In Colorado, a GOP Candidate Charts an Independent Course
In true-blue Colorado, U.S. Senate hopeful Joe O’Dea is charting a centrist course and eschewing Trump-like talking points.
In an election cycle in which many Republican Senate hopefuls have staked their names on their relationships to President Trump, the GOP nominee in Colorado, businessman Joe O’Dea, is cutting against the grain.
In the spring, Colorado was on the list of states that the Republicans looked poised to flip, as rising inflation and President Biden’s plunging popularity led to whispers about a red wave in the November general election. Now, that wave appears to be petering out.
The relatively small amount of money that the National Republican Senatorial Committee spent in Colorado — about $46,000 so far — has been held up as an example of the GOP’s lack of ambition during this election cycle, and as perhaps a strategic blunder.
The gripe was that the Republican Party spread itself too thin in the beginning of the election cycle, spending money on races in places that they never stood a chance of winning, like Colorado and Washington.
In Colorado, Mr. O’Dea is running to unseat Senator Bennet, the incumbent Democrat, and at the moment his odds don’t look good. The most recent polling, from late July, showed Mr. O’Dea 7.7 points behind Mr. Bennet.
In June, though, polling by the Global Strategy Group showed Mr. O’Dea down by 13 points.
The dean of the School of Public Affairs at University of Colorado at Denver, Paul Teske, argues that this Senate race is a last stand of sorts for Republicans, who have seen a dramatic loss of support in Colorado over the past 20 years.
“Bennet’s a pretty formidable candidate, has been in two terms, and has amassed a pretty good amount of money,” Mr. Teske tells the Sun. “I can see why the NRSC could be a little weary.”
He also identified Mr. O’Dea as a highly electable candidate — a new man in politics who has not pinned his identity within the GOP to Mr. Trump.
“Compared to Herschel Walker or Dr. Oz, O’Dea is cut from that same cloth in that he is new to politics,” Mr. Teske tells the Sun, referring to GOP Senate candidates from Georgia and Pennsylvania. “A winning Republican candidate in Colorado has to appeal to moderates and independents and keep the base — his only chance is taking a moderate stance.”

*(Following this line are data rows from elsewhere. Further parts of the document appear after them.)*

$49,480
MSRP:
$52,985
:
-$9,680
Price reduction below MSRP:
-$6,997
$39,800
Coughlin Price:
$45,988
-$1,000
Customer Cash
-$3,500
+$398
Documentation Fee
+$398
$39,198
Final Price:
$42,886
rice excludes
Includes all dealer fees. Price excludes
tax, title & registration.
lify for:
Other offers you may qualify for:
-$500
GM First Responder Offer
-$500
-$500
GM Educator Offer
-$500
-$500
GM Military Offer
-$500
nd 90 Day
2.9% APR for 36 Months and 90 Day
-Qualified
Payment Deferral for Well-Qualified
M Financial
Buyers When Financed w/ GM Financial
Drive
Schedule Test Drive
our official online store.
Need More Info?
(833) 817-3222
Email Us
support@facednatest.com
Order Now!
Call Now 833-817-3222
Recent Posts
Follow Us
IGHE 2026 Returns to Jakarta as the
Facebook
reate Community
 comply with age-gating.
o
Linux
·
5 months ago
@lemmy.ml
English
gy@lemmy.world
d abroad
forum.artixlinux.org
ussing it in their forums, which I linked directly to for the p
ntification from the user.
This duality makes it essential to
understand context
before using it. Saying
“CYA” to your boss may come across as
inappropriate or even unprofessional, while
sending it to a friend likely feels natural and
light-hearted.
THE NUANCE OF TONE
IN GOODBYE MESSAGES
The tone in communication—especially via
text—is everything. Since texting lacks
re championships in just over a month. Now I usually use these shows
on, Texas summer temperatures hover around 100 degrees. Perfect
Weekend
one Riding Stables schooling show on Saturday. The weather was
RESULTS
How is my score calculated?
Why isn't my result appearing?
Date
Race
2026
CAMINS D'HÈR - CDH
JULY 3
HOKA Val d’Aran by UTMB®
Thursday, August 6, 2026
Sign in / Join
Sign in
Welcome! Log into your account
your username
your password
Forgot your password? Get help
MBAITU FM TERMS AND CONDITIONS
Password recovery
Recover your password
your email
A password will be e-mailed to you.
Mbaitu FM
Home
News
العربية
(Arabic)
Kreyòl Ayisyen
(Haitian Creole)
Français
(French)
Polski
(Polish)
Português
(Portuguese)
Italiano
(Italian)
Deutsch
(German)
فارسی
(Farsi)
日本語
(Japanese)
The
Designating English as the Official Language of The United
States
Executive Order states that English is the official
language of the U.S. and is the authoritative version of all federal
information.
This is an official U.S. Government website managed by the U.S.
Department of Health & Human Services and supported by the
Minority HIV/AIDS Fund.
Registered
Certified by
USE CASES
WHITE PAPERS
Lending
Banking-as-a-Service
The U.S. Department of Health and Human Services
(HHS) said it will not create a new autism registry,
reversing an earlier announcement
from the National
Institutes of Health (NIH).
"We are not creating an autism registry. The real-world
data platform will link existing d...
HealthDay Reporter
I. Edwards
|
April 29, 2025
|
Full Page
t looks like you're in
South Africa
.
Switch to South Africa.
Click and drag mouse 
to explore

Mr. O’Dea has publicly said he hopes Mr. Trump doesn’t run in 2024, and has refused to entertain the idea that President Biden stole the 2020 election. He even criticized his primary opponent for his talk about 2020 and the past, saying, “I’m not going to focus on that.”
Mr. O’Dea has also staked out moderate positions on issues like abortion, saying he would vote to codify the provisions of Roe v. Wade into law.
It is such positions that have propelled Mr. O’Dea in Colorado, a state that allows independent voters to vote in party primaries. In the primary, he defeated a Trump-aligned candidate backed by the state’s GOP, Congressman Ron Hanks.
A political scientist at Colorado College, Robert Loevy, argues that Mr. O’Dea’s attempt to capture independents was the right move for Colorado, and something Republicans in other states should emulate.
“He has worked hard to be an acceptable place to put an anti-Biden, anti-Democratic vote,” Mr. Loevy tells the Sun, adding that these moderate stances make Mr. O’Dea just about the best candidate that Republicans could have hoped for in Colorado.
Mr. O’Dea’s prospects, however, are declining as the national environment shifts away from the Republicans and the red wave seemingly evaporates. Still, he has successfully cultivated an anti-Biden coalition, something that other Republican Senate candidates have struggled to do.
While it does look like Mr. O’Dea will likely fail in his mission to retire Mr. Bennet, this would be easily attributable to the environment in Colorado, which is on the verge of becoming a true-blue state.
Behind his likely defeat, Mr. O’Dea has carved out a model for what a relatively successful Republican campaign can look like without being dominated by Mr. Trump and without alienating independent voters.